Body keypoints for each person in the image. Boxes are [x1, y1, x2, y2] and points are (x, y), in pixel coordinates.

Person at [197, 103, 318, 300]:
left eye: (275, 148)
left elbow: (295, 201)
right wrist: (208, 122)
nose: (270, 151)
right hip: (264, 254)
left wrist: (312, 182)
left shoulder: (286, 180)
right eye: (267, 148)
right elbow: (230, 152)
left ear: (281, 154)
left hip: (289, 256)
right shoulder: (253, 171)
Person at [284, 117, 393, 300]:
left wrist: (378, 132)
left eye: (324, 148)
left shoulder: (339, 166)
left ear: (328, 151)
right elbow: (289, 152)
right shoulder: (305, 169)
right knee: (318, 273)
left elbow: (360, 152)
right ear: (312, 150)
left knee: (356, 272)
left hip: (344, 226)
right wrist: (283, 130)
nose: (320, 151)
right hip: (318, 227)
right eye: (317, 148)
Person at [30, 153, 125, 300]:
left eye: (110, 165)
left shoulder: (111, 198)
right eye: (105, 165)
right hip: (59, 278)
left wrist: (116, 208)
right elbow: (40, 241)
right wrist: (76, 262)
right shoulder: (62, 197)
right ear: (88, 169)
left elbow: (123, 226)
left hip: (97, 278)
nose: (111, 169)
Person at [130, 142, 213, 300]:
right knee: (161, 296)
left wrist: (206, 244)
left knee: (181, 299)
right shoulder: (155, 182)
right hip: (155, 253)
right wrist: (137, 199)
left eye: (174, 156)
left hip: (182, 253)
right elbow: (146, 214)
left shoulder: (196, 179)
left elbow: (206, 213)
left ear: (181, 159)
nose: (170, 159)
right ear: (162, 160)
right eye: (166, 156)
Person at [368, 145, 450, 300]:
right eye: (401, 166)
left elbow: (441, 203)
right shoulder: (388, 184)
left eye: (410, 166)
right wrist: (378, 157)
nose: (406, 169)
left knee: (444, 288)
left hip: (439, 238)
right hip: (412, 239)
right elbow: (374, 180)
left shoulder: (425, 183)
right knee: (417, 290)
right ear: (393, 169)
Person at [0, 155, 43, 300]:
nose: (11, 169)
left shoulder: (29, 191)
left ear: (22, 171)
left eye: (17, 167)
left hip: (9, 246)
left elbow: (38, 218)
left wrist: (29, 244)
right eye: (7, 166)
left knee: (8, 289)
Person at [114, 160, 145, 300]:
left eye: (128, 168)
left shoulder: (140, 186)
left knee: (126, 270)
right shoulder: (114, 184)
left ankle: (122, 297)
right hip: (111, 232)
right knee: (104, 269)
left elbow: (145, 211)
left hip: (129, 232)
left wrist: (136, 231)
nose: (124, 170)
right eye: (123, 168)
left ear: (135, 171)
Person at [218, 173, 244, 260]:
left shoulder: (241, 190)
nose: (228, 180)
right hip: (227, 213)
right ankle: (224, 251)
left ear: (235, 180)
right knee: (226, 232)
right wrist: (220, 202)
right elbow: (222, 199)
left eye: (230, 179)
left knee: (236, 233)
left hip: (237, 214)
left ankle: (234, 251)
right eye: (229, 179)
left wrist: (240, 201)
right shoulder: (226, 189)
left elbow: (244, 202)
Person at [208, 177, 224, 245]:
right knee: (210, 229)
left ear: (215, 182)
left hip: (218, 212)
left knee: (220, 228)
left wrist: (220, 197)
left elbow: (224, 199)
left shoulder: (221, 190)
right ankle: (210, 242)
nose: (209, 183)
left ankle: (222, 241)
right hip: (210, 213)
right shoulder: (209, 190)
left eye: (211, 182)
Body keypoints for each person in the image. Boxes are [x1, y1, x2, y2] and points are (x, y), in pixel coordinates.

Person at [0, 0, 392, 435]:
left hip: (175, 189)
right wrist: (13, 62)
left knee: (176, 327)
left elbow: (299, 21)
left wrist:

• [Assignment]
Copy word for word the stretch of entries above from the line that has "right hip: (59, 278)" through the line that has "nose: (170, 159)", both ends included, and nothing outside it.

• [Exercise result]
right hip: (59, 278)
left wrist: (116, 208)
right elbow: (40, 241)
right wrist: (76, 262)
right shoulder: (62, 197)
right ear: (88, 169)
left elbow: (123, 226)
left hip: (97, 278)
nose: (111, 169)
Person at [130, 142, 213, 300]:
right knee: (161, 296)
left wrist: (206, 244)
left knee: (181, 299)
right shoulder: (155, 182)
right hip: (155, 253)
right wrist: (137, 199)
left eye: (174, 156)
left hip: (182, 253)
right elbow: (146, 214)
left shoulder: (196, 179)
left elbow: (206, 213)
left ear: (181, 159)
nose: (170, 159)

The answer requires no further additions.